+++ Extracted data

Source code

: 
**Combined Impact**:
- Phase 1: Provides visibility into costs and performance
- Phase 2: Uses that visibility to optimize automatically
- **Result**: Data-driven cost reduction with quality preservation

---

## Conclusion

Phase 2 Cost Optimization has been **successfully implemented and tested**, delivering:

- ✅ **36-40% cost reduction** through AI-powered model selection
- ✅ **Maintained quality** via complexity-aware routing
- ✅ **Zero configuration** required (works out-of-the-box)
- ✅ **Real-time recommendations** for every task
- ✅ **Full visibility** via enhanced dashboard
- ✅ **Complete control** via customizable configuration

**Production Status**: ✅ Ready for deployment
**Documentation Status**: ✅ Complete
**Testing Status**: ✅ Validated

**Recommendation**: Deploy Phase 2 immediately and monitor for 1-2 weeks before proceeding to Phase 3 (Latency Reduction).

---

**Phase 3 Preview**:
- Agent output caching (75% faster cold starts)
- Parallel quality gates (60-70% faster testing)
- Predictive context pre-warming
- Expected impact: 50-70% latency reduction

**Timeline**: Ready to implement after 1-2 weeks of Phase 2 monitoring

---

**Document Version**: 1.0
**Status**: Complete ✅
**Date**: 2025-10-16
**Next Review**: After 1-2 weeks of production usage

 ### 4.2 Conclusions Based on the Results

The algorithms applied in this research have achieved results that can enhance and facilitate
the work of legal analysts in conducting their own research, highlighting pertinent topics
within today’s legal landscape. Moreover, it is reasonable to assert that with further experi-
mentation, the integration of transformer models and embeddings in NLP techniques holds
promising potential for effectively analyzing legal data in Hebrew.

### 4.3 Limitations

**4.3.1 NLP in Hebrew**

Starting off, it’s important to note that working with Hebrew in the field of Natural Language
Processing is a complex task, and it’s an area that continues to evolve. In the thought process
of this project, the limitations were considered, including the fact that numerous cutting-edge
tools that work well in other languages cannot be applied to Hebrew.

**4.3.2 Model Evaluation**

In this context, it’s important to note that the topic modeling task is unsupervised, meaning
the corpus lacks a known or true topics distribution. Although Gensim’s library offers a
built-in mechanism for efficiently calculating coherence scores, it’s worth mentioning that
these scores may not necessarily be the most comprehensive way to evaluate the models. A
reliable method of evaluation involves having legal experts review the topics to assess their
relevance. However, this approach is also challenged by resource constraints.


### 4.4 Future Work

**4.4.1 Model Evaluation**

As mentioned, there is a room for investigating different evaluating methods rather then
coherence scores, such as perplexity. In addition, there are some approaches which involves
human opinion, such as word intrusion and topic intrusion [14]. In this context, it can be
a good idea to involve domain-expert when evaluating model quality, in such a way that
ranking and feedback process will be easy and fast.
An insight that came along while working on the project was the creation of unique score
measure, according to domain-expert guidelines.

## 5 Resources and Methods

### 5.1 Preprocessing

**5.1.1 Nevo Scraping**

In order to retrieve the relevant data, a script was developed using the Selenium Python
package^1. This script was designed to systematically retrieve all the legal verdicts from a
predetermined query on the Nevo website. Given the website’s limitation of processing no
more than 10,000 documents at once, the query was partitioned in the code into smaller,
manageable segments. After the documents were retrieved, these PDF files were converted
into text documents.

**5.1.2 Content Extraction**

++++++

[Aim of the exercise]: A complete answer reproduces every line of the records in which the word "these" occurs.

[Reply]:
these scores may not necessarily be the most comprehensive way to evaluate the models. A
manageable segments. After the documents were retrieved, these PDF files were converted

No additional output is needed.